Copy the listing below verbatim, reproducing every line in its original order without any alteration.

-- Start Provided entries --

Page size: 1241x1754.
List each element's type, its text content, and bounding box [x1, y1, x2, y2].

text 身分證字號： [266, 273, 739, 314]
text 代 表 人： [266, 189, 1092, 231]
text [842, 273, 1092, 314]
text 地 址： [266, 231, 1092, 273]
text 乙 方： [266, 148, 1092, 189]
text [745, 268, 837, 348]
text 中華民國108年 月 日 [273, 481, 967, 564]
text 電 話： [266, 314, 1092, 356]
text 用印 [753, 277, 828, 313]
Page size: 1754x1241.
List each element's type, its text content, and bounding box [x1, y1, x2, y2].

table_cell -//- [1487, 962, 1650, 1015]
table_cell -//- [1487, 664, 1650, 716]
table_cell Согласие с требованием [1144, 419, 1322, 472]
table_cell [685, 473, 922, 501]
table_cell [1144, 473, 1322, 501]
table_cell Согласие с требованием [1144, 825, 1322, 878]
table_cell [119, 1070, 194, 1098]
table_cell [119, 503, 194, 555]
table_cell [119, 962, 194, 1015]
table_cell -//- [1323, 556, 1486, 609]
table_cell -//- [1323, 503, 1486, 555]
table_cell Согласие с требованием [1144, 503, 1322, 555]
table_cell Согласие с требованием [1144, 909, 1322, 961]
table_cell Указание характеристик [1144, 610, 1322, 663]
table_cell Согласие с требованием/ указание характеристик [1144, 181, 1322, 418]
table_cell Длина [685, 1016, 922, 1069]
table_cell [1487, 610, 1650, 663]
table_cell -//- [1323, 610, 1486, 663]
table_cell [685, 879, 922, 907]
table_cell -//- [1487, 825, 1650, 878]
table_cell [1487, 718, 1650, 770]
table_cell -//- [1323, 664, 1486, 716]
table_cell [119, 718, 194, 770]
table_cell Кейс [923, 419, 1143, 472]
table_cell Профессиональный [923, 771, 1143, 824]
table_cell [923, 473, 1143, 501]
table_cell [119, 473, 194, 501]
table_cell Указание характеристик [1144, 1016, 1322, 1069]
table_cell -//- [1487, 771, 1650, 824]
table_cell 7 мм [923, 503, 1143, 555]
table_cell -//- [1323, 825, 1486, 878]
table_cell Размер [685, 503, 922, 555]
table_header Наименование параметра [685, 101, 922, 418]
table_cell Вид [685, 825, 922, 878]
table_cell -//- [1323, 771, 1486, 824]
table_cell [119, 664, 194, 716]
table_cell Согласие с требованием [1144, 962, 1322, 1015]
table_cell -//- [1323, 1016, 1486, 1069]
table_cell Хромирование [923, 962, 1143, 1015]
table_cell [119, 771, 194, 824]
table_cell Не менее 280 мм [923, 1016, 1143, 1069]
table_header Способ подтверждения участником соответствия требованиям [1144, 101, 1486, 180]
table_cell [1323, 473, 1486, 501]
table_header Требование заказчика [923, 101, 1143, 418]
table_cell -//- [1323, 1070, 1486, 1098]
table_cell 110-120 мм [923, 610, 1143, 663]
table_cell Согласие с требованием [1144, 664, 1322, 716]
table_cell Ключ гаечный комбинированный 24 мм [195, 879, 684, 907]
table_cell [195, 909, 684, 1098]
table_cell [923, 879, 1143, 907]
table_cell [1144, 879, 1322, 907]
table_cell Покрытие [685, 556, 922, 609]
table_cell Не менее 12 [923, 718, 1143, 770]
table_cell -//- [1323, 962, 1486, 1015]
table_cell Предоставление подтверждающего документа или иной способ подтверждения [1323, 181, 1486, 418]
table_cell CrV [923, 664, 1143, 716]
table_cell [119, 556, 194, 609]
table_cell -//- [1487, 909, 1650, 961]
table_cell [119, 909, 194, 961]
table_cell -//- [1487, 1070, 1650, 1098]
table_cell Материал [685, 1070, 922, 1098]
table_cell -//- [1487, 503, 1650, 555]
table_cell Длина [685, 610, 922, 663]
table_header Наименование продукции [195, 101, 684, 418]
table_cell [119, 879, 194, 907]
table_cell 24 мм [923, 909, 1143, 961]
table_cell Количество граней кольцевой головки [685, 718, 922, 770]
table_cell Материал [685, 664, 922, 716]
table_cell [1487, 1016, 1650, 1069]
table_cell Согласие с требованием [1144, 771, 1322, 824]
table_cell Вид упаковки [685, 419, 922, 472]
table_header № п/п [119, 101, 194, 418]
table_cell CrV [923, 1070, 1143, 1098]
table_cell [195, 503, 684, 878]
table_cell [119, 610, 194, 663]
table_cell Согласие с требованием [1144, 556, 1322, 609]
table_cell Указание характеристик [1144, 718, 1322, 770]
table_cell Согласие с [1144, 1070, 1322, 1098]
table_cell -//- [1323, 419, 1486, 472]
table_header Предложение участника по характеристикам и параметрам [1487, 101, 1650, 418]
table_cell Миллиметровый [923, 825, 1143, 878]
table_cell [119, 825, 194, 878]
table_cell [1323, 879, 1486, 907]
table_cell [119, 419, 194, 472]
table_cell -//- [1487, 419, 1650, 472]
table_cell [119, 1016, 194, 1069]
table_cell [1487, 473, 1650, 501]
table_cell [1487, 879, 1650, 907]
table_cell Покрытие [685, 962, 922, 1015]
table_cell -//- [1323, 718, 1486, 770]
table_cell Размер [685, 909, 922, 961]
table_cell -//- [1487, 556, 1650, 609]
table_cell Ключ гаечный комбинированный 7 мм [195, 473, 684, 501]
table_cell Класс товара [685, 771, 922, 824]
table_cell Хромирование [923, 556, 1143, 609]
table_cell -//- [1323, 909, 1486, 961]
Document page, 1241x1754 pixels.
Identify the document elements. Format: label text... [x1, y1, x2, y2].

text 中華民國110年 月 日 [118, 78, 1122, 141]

-- End Provided entries --

Solution to the problem
Page size: 1241x1754.
List each element's type, its text content, and bounding box [x1, y1, x2, y2].

text 身分證字號： [266, 273, 739, 314]
text 代 表 人： [266, 189, 1092, 231]
text [842, 273, 1092, 314]
text 地 址： [266, 231, 1092, 273]
text 乙 方： [266, 148, 1092, 189]
text [745, 268, 837, 348]
text 中華民國108年 月 日 [273, 481, 967, 564]
text 電 話： [266, 314, 1092, 356]
text 用印 [753, 277, 828, 313]
Page size: 1754x1241.
List each element's type, its text content, and bounding box [x1, y1, x2, y2].

table_cell -//- [1487, 962, 1650, 1015]
table_cell -//- [1487, 664, 1650, 716]
table_cell Согласие с требованием [1144, 419, 1322, 472]
table_cell [685, 473, 922, 501]
table_cell [1144, 473, 1322, 501]
table_cell Согласие с требованием [1144, 825, 1322, 878]
table_cell [119, 1070, 194, 1098]
table_cell [119, 503, 194, 555]
table_cell [119, 962, 194, 1015]
table_cell -//- [1323, 556, 1486, 609]
table_cell -//- [1323, 503, 1486, 555]
table_cell Согласие с требованием [1144, 503, 1322, 555]
table_cell Согласие с требованием [1144, 909, 1322, 961]
table_cell Указание характеристик [1144, 610, 1322, 663]
table_cell Согласие с требованием/ указание характеристик [1144, 181, 1322, 418]
table_cell Длина [685, 1016, 922, 1069]
table_cell [1487, 610, 1650, 663]
table_cell -//- [1323, 610, 1486, 663]
table_cell [685, 879, 922, 907]
table_cell -//- [1487, 825, 1650, 878]
table_cell [1487, 718, 1650, 770]
table_cell -//- [1323, 664, 1486, 716]
table_cell [119, 718, 194, 770]
table_cell Кейс [923, 419, 1143, 472]
table_cell Профессиональный [923, 771, 1143, 824]
table_cell [923, 473, 1143, 501]
table_cell [119, 473, 194, 501]
table_cell Указание характеристик [1144, 1016, 1322, 1069]
table_cell -//- [1487, 771, 1650, 824]
table_cell 7 мм [923, 503, 1143, 555]
table_cell -//- [1323, 825, 1486, 878]
table_cell Размер [685, 503, 922, 555]
table_header Наименование параметра [685, 101, 922, 418]
table_cell Вид [685, 825, 922, 878]
table_cell -//- [1323, 771, 1486, 824]
table_cell [119, 664, 194, 716]
table_cell Согласие с требованием [1144, 962, 1322, 1015]
table_cell -//- [1323, 1016, 1486, 1069]
table_cell Хромирование [923, 962, 1143, 1015]
table_cell [119, 771, 194, 824]
table_cell Не менее 280 мм [923, 1016, 1143, 1069]
table_header Способ подтверждения участником соответствия требованиям [1144, 101, 1486, 180]
table_cell [1323, 473, 1486, 501]
table_header Требование заказчика [923, 101, 1143, 418]
table_cell -//- [1323, 1070, 1486, 1098]
table_cell 110-120 мм [923, 610, 1143, 663]
table_cell Согласие с требованием [1144, 664, 1322, 716]
table_cell Ключ гаечный комбинированный 24 мм [195, 879, 684, 907]
table_cell [195, 909, 684, 1098]
table_cell [923, 879, 1143, 907]
table_cell [1144, 879, 1322, 907]
table_cell Покрытие [685, 556, 922, 609]
table_cell Не менее 12 [923, 718, 1143, 770]
table_cell -//- [1323, 962, 1486, 1015]
table_cell Предоставление подтверждающего документа или иной способ подтверждения [1323, 181, 1486, 418]
table_cell CrV [923, 664, 1143, 716]
table_cell [119, 556, 194, 609]
table_cell -//- [1487, 909, 1650, 961]
table_cell [119, 909, 194, 961]
table_cell -//- [1487, 1070, 1650, 1098]
table_cell Материал [685, 1070, 922, 1098]
table_cell -//- [1487, 503, 1650, 555]
table_cell Длина [685, 610, 922, 663]
table_header Наименование продукции [195, 101, 684, 418]
table_cell [119, 879, 194, 907]
table_cell 24 мм [923, 909, 1143, 961]
table_cell Количество граней кольцевой головки [685, 718, 922, 770]
table_cell Материал [685, 664, 922, 716]
table_cell [1487, 1016, 1650, 1069]
table_cell Согласие с требованием [1144, 771, 1322, 824]
table_cell Вид упаковки [685, 419, 922, 472]
table_header № п/п [119, 101, 194, 418]
table_cell CrV [923, 1070, 1143, 1098]
table_cell [195, 503, 684, 878]
table_cell [119, 610, 194, 663]
table_cell Согласие с требованием [1144, 556, 1322, 609]
table_cell Указание характеристик [1144, 718, 1322, 770]
table_cell Согласие с [1144, 1070, 1322, 1098]
table_cell -//- [1323, 419, 1486, 472]
table_header Предложение участника по характеристикам и параметрам [1487, 101, 1650, 418]
table_cell Миллиметровый [923, 825, 1143, 878]
table_cell [119, 825, 194, 878]
table_cell [1323, 879, 1486, 907]
table_cell [119, 419, 194, 472]
table_cell -//- [1487, 419, 1650, 472]
table_cell [119, 1016, 194, 1069]
table_cell [1487, 473, 1650, 501]
table_cell [1487, 879, 1650, 907]
table_cell Покрытие [685, 962, 922, 1015]
table_cell -//- [1323, 718, 1486, 770]
table_cell Размер [685, 909, 922, 961]
table_cell -//- [1487, 556, 1650, 609]
table_cell Ключ гаечный комбинированный 7 мм [195, 473, 684, 501]
table_cell Класс товара [685, 771, 922, 824]
table_cell Хромирование [923, 556, 1143, 609]
table_cell -//- [1323, 909, 1486, 961]
Document page, 1241x1754 pixels.
Identify the document elements. Format: label text... [x1, y1, x2, y2].

text 中華民國110年 月 日 [118, 78, 1122, 141]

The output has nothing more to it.